Links to scripts maybe downloaded by clicking the Raw button then Ctrl^s to save it as a regular text file.


The following portions are what I'll attempt to aid with as I'm on a similar path...

I am trying to model this problem with a python script without any game theory library as a challenge.

...

It would be difficult for me to try 10 agents in the future. Anyway to improve the algorithm?

... however, unfortunately helping with the tons of for loops I cannot, but I can help in spreading'em out such that cyclomatic complexity checker tools don't flag down what you're trying to accomplish, and code profilers can then give meaningful output for determining where libraries such as numpy are a good fit.

Looking through your code, I think you're on the right track with using dictionaries for some of this, well that is if you're dedicated to minimal library use; which I think is totally a legit way of learning.

The next step seems to be to use Python's OOP (Object Oriented Programing) tendencies, and __doc__ strings to your advantage; first step you've already completed by getting some code that produces your desired output. Because you've stated this is a challenge I'll not be posting a complete answer, but I'll provide some code to illustrate what I mean.

Or in other words, maybe a good idea to get a snack and drink... this is about to get verbose,


# Nodes/Points

The current graph looks sorta like the following when unwrapped, note I'm just drawing a sketch to better frame what the code'll be covering.

** Provided material **
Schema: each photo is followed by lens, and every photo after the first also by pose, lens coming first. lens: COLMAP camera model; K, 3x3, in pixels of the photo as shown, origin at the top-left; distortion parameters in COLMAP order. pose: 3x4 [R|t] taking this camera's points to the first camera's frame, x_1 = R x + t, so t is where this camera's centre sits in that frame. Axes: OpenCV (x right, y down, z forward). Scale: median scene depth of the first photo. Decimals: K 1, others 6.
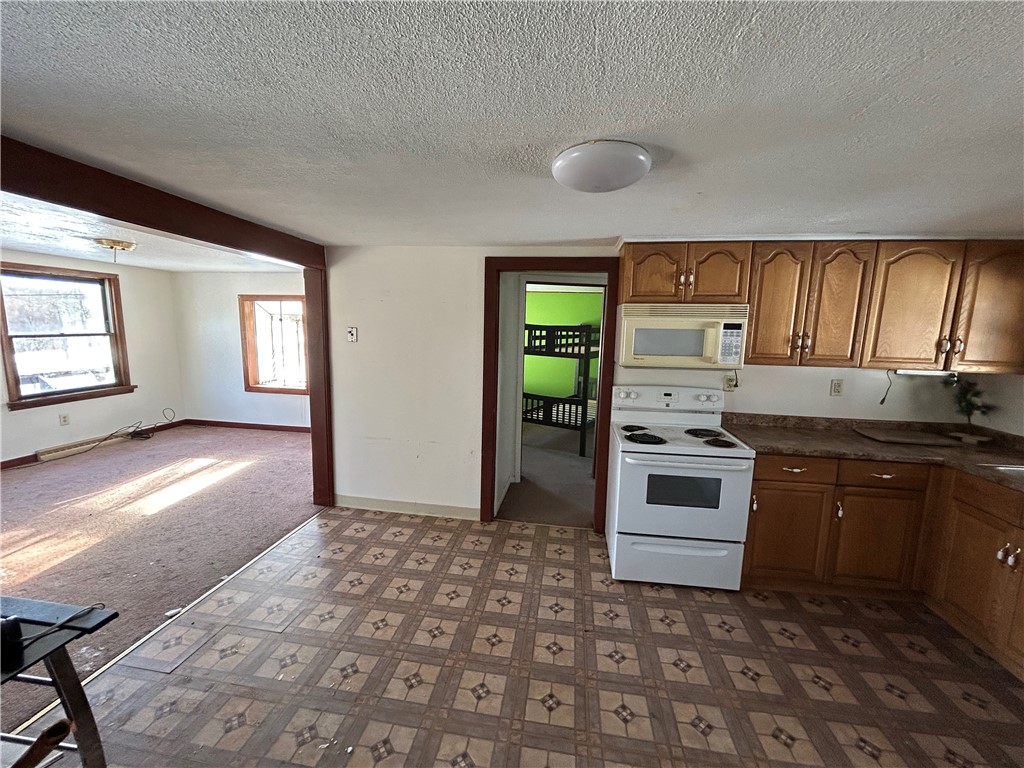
lens RADIAL K [[412.8, 0, 515.8], [0, 412.8, 384.3], [0, 0, 1]] dist [-0.000166, 0.000439]
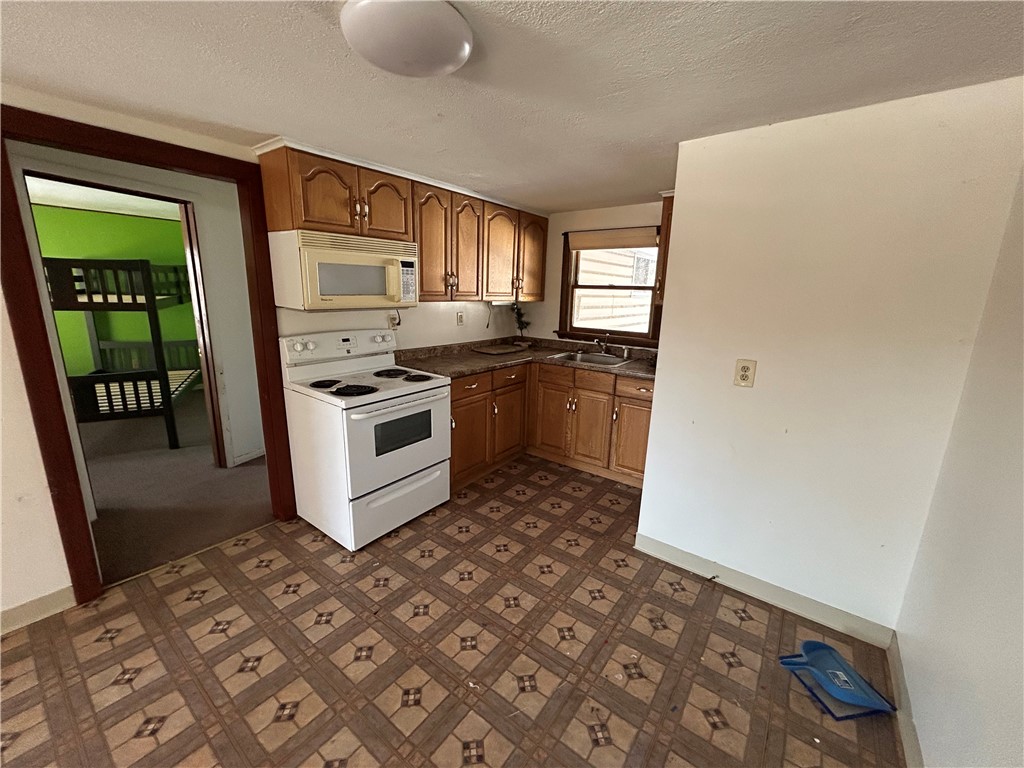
lens RADIAL K [[412.8, 0, 515.8], [0, 412.8, 384.3], [0, 0, 1]] dist [-0.000166, 0.000439]
pose [[0.478529, -0.207691, 0.853156, -0.285371], [0.102803, 0.978194, 0.180468, -0.006092], [-0.872033, 0.001348, 0.489445, 0.262876]]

** What this exercise asks **
**1)** List every Python language feature that the forum reply on modeling a game theory problem in Python mentions by name.
**2)** Carry on writing the forum reply on modeling a game theory problem in Python, starting after its last sentence.

** Results **
**1)**
- for loops
- dictionaries
- OOP (Object Oriented Programming)
- __doc__ strings

**2)**
$$ \color{#000}{\fbox{ w }}{ \color{#2E8B57}{ \xleftarrow[]{\color{#000}{X}} }} \color{#00A}{ \fbox{ u } }{ \color{#2E8B57}{ \xrightarrow[]{\color{#000}{X}} }} \color{#000}{\fbox{ v }} \\ \color{#000}{\fbox{ u }}{ \color{#FF0000}{ \xleftarrow[]{\color{#000}{O}} }} \color{#00A}{ \fbox{ v } }{ \color{#2E8B57}{ \xrightarrow[]{\color{#000}{X}} }} \color{#000}{\fbox{ w }} \\ \color{#000}{\fbox{ v }}{ \color{#2E8B57}{ \xleftarrow[]{\color{#000}{X}} }} \color{#00A}{ \fbox{ w } }{ \color{#FF0000}{ \xrightarrow[]{\color{#000}{O}} }} \color{#000}{\fbox{ u }} $$

Points (the items from the middle column above and defined in the following linked to class) are only concerned with where it is (address), and the costs to each of it's neighbors's addresses. The cheapest (of routes) method (defined within the Point class) calculates the returned value at call time so that neighbors can be added, removed, or modified at any other time.

Link to points/__init__.py

a customized dictionary that'll be used in the following section.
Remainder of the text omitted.